O que o Rotas do Garimpo pensa sobre DAOs

Logo marca do Rotas do Garimpo, a logo representa uma bateia tecnologica azul ao lado do texto Rotas dos Garimpo

O empresário do setor de mineração, Ivan Pinheiro Jr, criador do projeto Rotas do Garimpo discorda de alguns artigos que vêm sendo publicados nas redes sócias sobre a centralização do blockchain e bitcoin, como está exposto no artigo Democracia na DAO alheia é refresco assinado pelo colunista do BlockNews, Carl Amorin.

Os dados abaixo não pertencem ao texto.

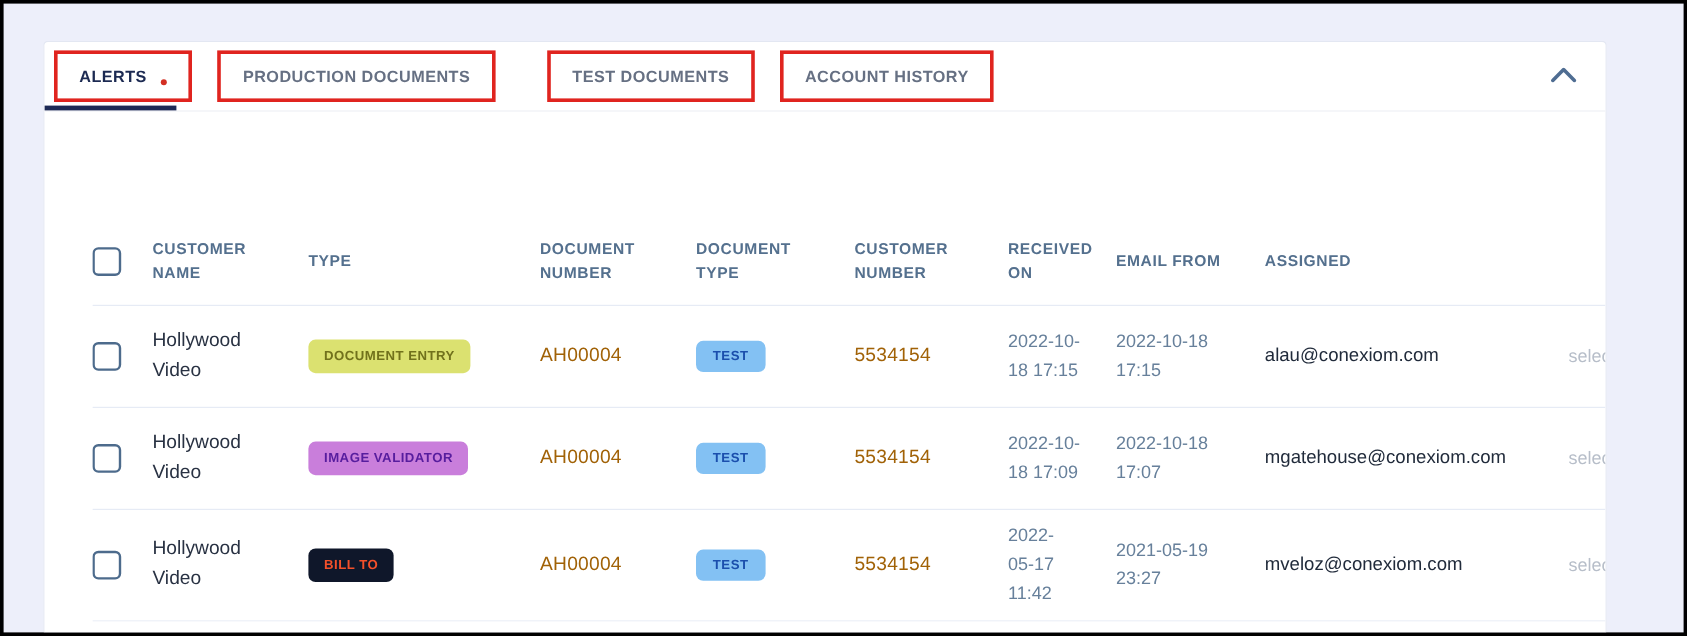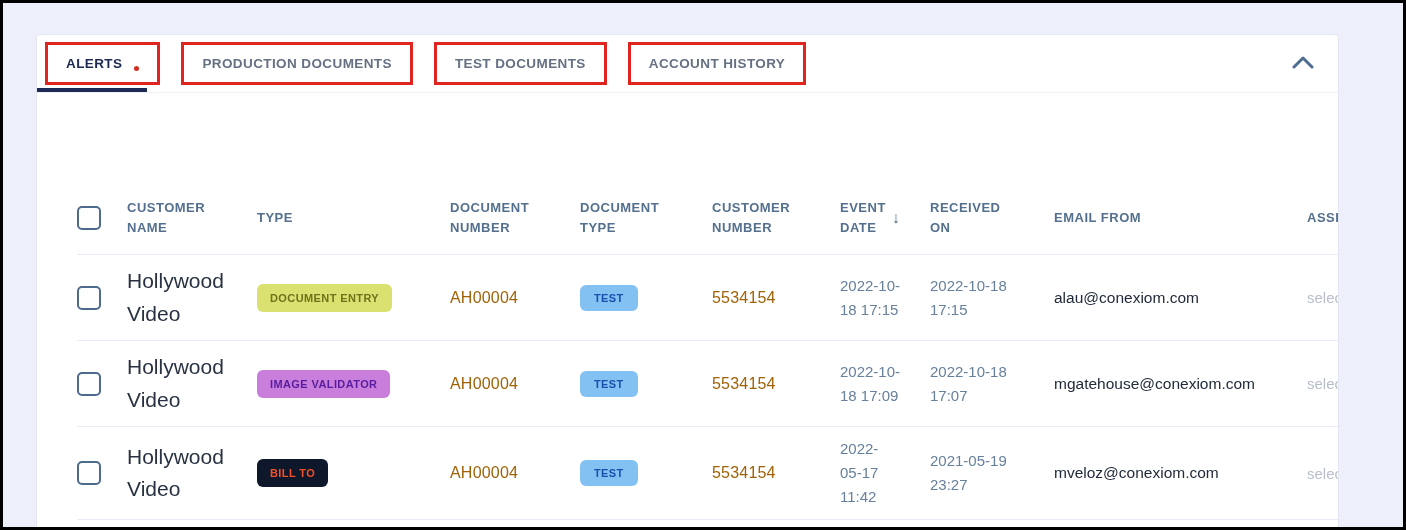"TEST DOCUMENTS" div.tab-annotation { margin-left: none -> 22px }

Na visão de Ivan, a grande essência da blockchain e do bitcoin é a descentralização, se não for descentralizado, qualquer tipo de projeto que envolva blockchain, cripto ativo, ou tecnologias como stable coin e utility tokens, teoricamente não faz sentido. Para ser centralizado temos o mundo normal de ações de banco, fundos de investimentos e cotas de sociedade, que não precisaria se utilizar da blockchain.

Olhando de maneira generalizada, penso que o processo das criptomoedas e do blockchain precisa estar o máximo descentralizado. Onde a democracia, através da participação do projeto de forma igualitária e proporcional é o que mandaria no projeto.

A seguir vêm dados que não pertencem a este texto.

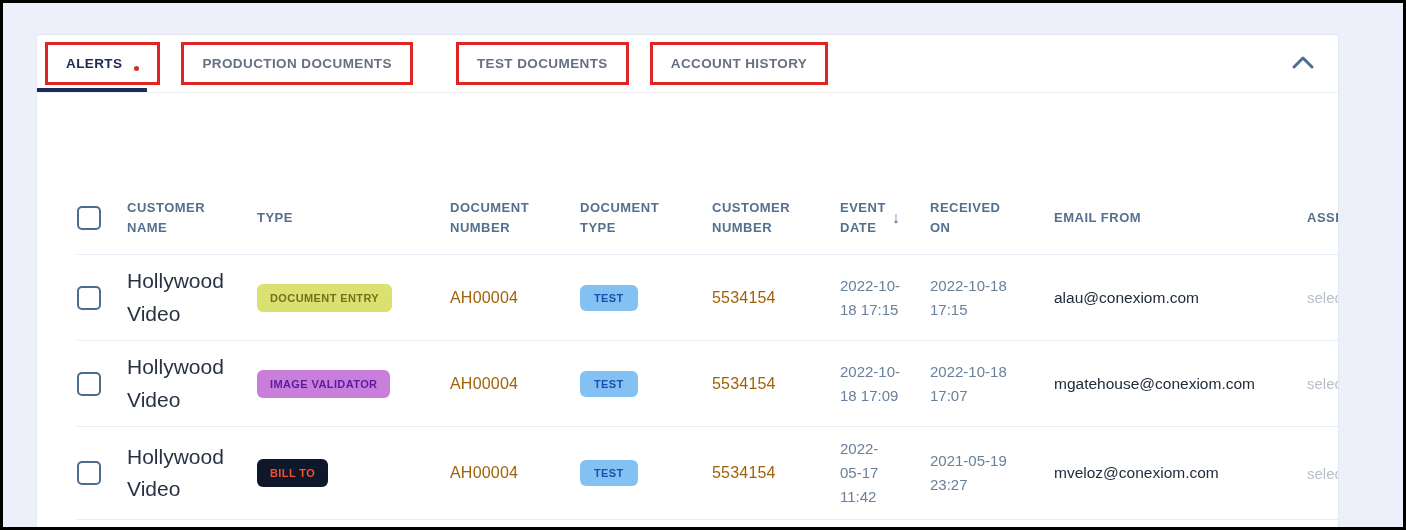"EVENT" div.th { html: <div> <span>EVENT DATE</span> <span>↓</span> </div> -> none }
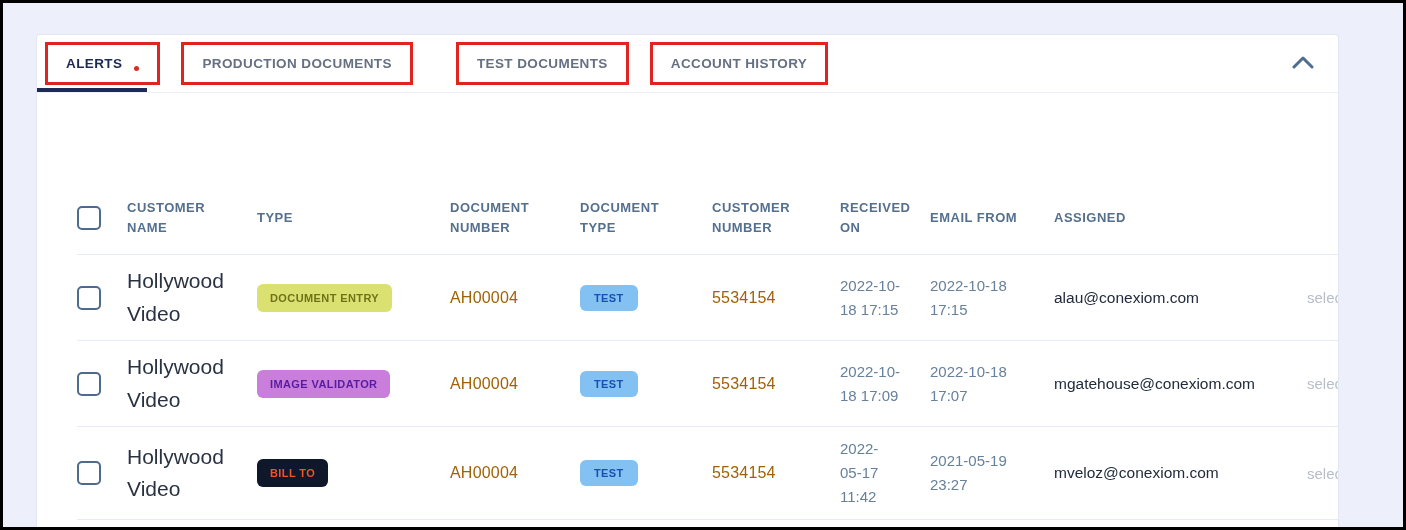"Hollywood" .name-cell { font-size: 21px -> 16px }
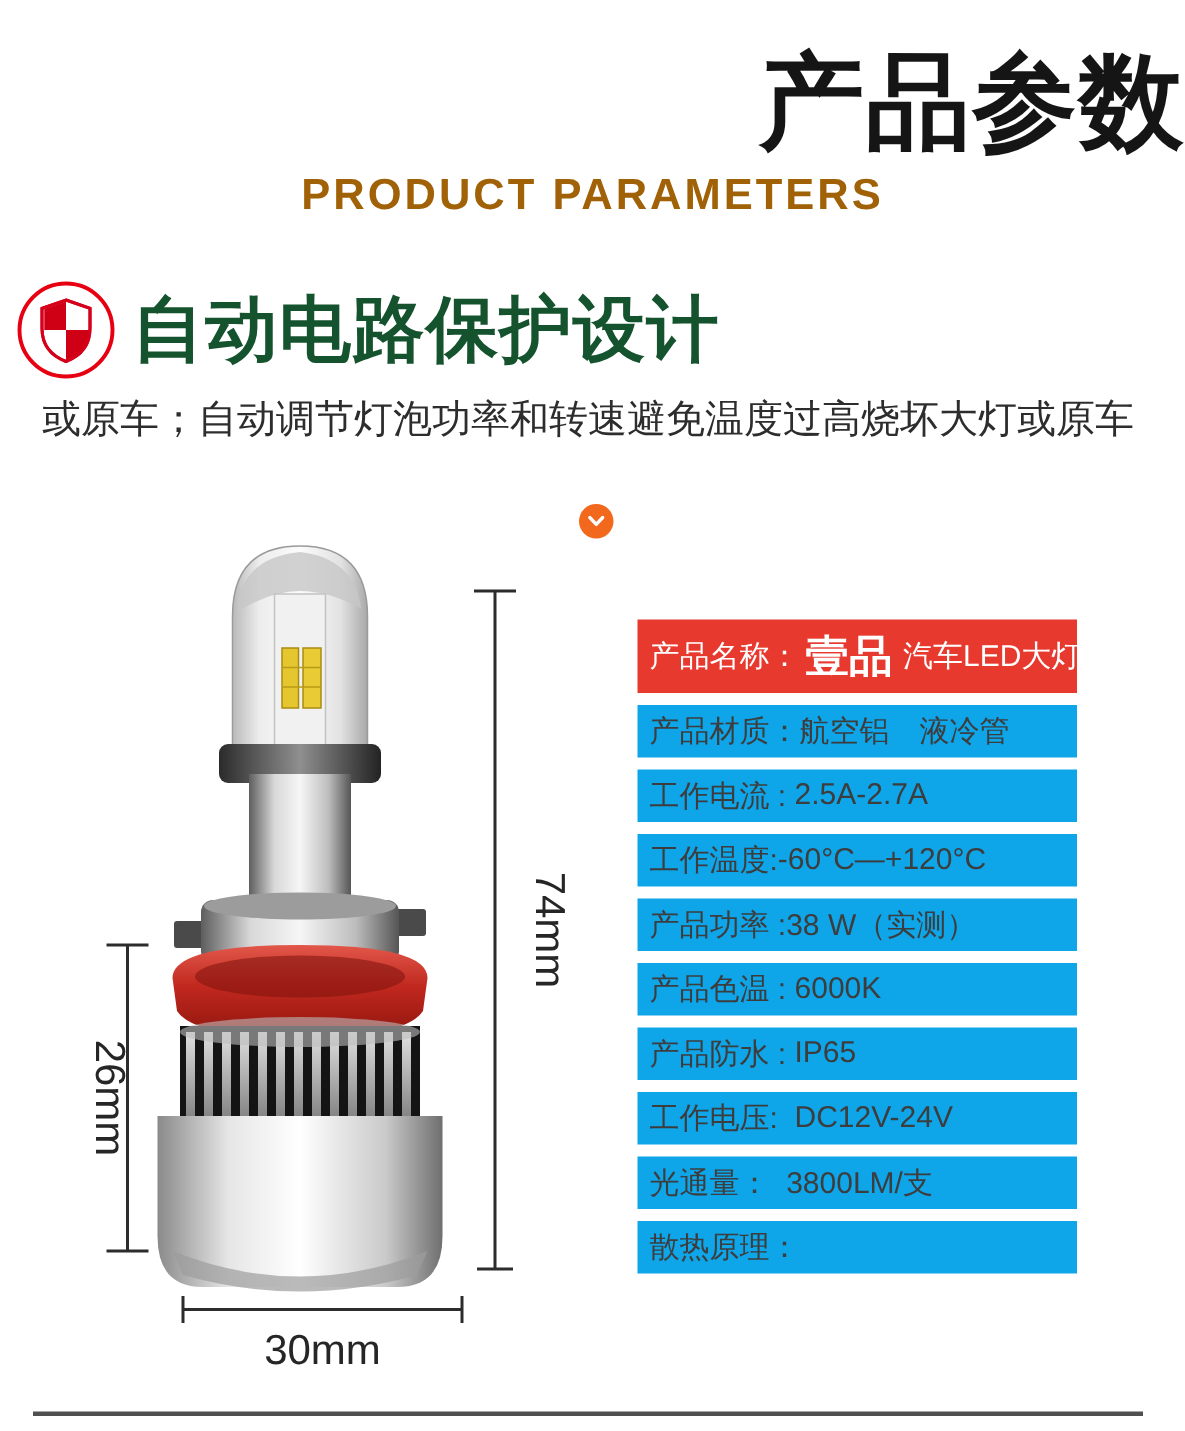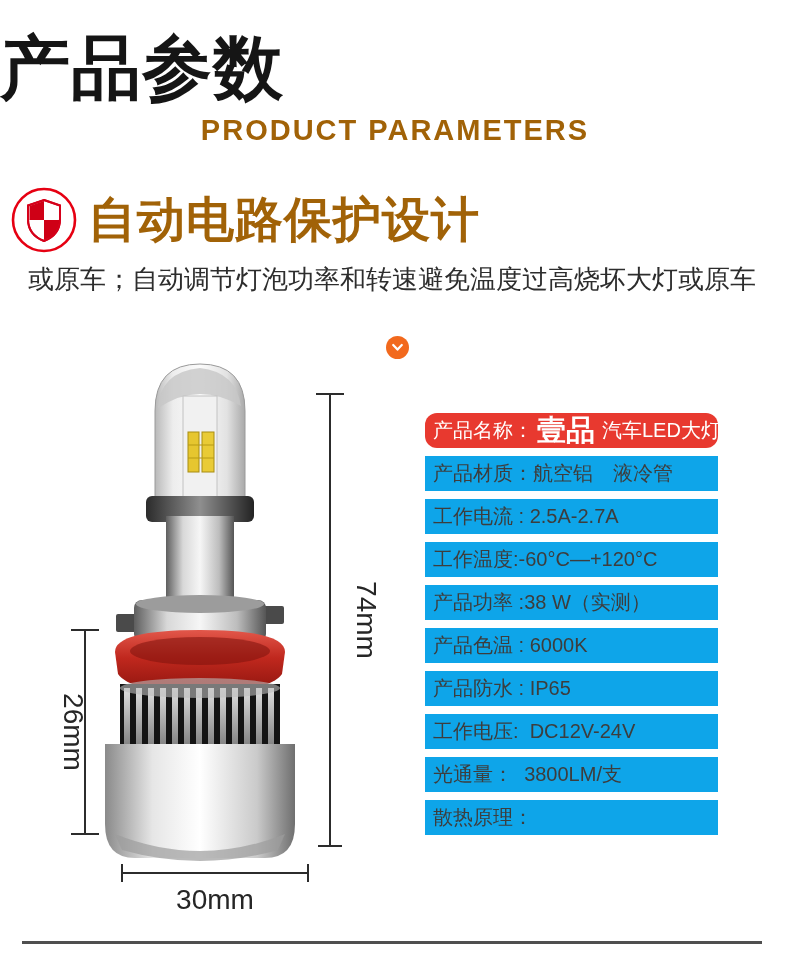"产品参数" .title { text-align: left -> right }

Segundo o Carl Amorim, no artigo, todos os tokens e projetos devem ter o dedo da CVM para regulamentar. Não vejo problema na regulamentação, mas sim quando passam a normatizar com poder de veto. Voltaram a centralizar na CVM, com o Banco Central, no governo, tirando de novo da comunidade o direito deliberado de escolha de participar por que ninguém isenta o risco desses outros organismos. Se o banco quebrou, quem vai receber e de quem?

Não tem como ser o dono da verdade por que não é dono de verdade nenhuma. O que eles querem é ter o controle.

A crítica é que estamos falando de um processo descentralizado, porém, quem tem mais dinheiro é quem comprou mais tokens, consequentemente mais poder de decisão e acaba centralizando nessa pessoa sim e se for nesse contexto concordo. Estamos falando de pessoas que estão envolvidas no ecossistema e não de alguém de fora que não ajuda e vem só para atrapalhar, como é o caso do governo.

Precisa estar quem entra para o ecossistema é porque optou, e com ou sem recurso, foi uma livre escolha. Ali dentro existem algumas regras, mas é interna e nitidamente escritas e claras no smart contract, ou seja, pessoas que querem participar devem se informar sobre o projeto de todas maneiras possíveis.

O fato é que algumas pessoas não estão lá e ainda querem criar regulamentação externa, não contribui com nada. Quero deixar claro que sou contra.

Se você é membro do Rotas do Garimpo e possui moeda, você tem direito a opinar, mas sem estar na comunidade não.